*** Opening Information provided ***

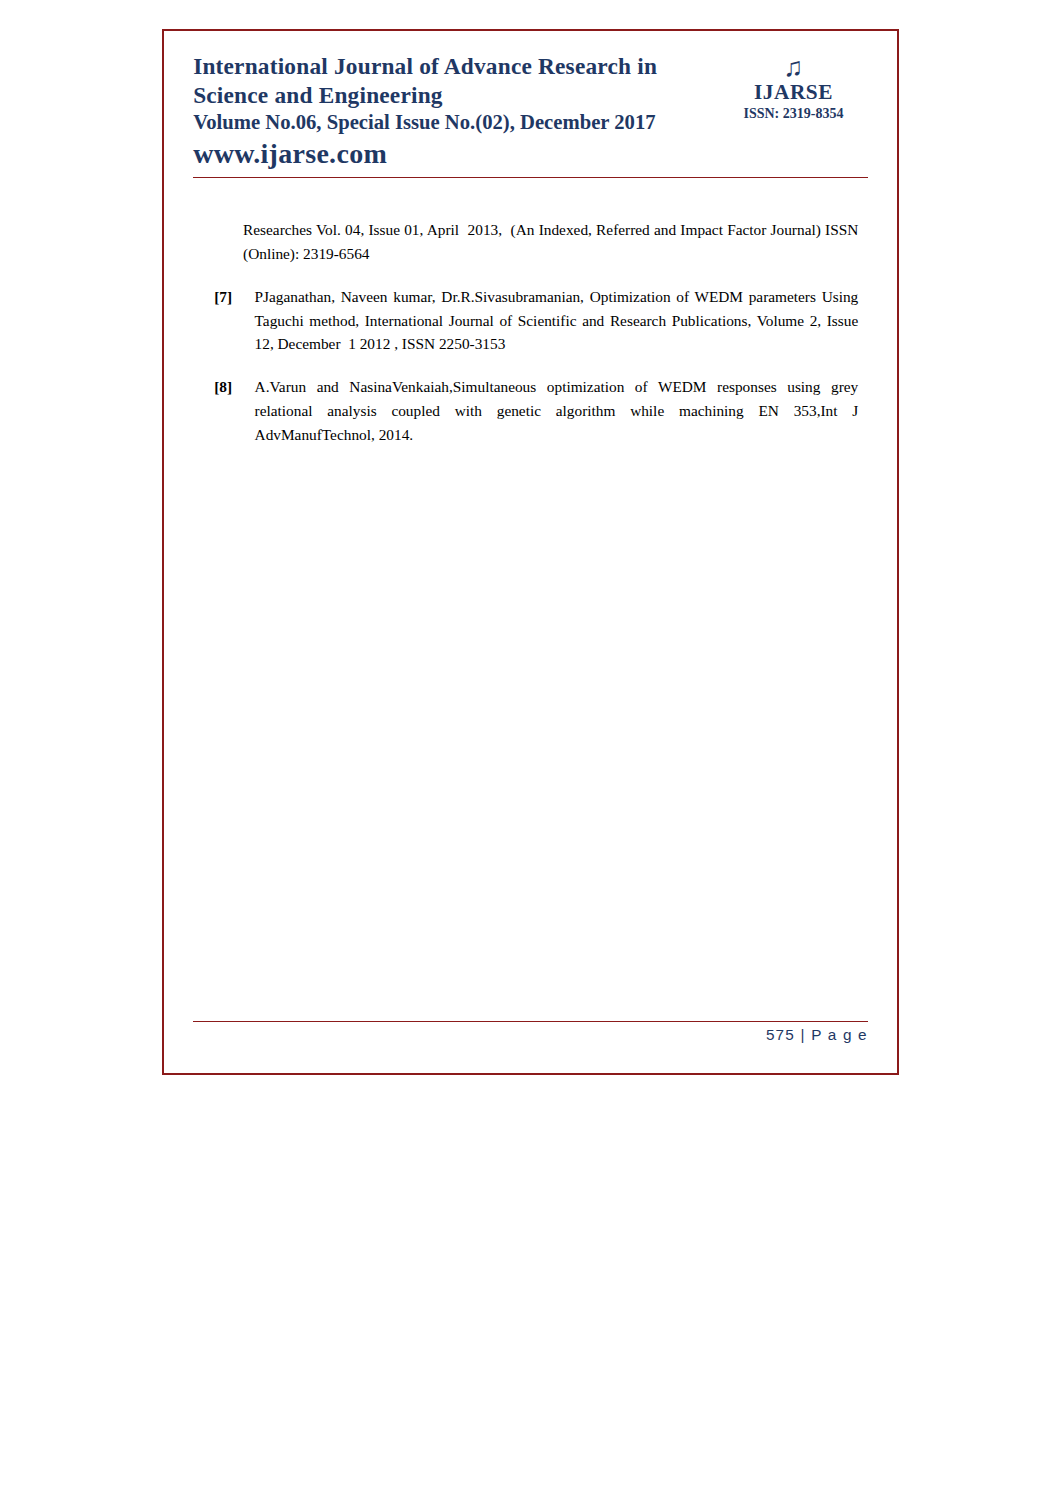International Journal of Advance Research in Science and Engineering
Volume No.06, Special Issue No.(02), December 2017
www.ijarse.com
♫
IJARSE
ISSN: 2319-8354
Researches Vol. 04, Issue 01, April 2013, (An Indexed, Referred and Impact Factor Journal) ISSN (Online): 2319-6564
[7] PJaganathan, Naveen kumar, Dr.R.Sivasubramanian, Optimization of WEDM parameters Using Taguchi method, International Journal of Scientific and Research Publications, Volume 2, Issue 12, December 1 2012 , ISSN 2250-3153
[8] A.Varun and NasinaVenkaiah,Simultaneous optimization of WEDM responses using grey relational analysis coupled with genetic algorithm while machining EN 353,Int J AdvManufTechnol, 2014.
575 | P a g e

*** Closing Information provided ***
*** Opening Information provided ***

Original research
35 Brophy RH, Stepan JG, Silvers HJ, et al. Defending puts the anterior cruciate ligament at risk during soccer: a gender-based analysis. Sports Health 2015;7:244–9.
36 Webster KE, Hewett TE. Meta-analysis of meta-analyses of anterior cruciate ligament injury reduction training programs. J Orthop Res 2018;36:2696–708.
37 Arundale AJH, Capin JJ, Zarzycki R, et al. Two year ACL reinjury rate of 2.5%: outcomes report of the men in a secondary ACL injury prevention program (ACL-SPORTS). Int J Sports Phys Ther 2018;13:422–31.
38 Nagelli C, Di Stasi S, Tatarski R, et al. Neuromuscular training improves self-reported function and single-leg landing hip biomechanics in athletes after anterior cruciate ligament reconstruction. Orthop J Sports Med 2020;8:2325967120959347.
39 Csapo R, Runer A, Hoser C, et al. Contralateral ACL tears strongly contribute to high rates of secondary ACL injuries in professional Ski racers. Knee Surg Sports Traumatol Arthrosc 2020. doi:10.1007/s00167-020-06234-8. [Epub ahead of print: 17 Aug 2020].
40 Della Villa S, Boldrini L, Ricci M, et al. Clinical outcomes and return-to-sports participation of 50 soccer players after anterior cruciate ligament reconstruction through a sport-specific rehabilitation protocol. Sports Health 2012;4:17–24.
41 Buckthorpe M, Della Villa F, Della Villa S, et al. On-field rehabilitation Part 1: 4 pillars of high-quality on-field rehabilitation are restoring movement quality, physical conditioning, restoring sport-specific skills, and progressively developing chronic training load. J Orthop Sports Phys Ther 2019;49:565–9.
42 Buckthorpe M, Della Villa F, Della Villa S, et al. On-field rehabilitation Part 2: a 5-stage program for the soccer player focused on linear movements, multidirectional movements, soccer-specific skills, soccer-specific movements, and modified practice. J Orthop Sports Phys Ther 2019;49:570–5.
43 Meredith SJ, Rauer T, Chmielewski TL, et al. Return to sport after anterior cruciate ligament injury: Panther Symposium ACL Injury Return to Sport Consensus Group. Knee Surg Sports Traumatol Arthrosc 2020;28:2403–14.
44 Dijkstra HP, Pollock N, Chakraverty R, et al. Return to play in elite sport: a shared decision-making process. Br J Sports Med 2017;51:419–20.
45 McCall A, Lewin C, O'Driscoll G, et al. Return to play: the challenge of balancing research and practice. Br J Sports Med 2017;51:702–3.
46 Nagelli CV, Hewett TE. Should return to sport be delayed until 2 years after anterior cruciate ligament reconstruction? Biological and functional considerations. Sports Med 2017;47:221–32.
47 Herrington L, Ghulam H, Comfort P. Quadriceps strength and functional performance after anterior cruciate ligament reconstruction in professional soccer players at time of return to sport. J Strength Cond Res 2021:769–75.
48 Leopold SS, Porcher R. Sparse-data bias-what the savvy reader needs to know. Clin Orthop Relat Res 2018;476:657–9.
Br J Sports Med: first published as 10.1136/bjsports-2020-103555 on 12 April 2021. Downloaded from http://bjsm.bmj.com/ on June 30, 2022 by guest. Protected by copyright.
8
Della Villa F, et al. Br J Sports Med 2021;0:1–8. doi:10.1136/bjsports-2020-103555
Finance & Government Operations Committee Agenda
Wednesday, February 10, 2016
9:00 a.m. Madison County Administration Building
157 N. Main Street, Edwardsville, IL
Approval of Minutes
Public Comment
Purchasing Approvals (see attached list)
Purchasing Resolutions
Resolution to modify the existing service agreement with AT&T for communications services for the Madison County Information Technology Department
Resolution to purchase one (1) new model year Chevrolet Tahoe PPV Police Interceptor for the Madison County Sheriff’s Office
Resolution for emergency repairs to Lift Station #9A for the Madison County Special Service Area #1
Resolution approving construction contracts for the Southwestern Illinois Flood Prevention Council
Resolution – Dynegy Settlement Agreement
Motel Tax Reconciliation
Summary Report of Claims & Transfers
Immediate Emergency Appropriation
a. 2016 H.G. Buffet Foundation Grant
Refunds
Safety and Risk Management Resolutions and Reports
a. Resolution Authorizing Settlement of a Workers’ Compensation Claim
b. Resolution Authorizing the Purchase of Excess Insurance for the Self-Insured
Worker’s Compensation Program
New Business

*** Closing Information provided ***

**Work required**: Out of the material above, output word for word the line with "ISSN: 2319-8354", the line with "[7] PJaganathan, Naveen", and all lines between them, with nothing else.

**Answer area**:
ISSN: 2319-8354
Researches Vol. 04, Issue 01, April 2013, (An Indexed, Referred and Impact Factor Journal) ISSN (Online): 2319-6564
[7] PJaganathan, Naveen kumar, Dr.R.Sivasubramanian, Optimization of WEDM parameters Using Taguchi method, International Journal of Scientific and Research Publications, Volume 2, Issue 12, December 1 2012 , ISSN 2250-3153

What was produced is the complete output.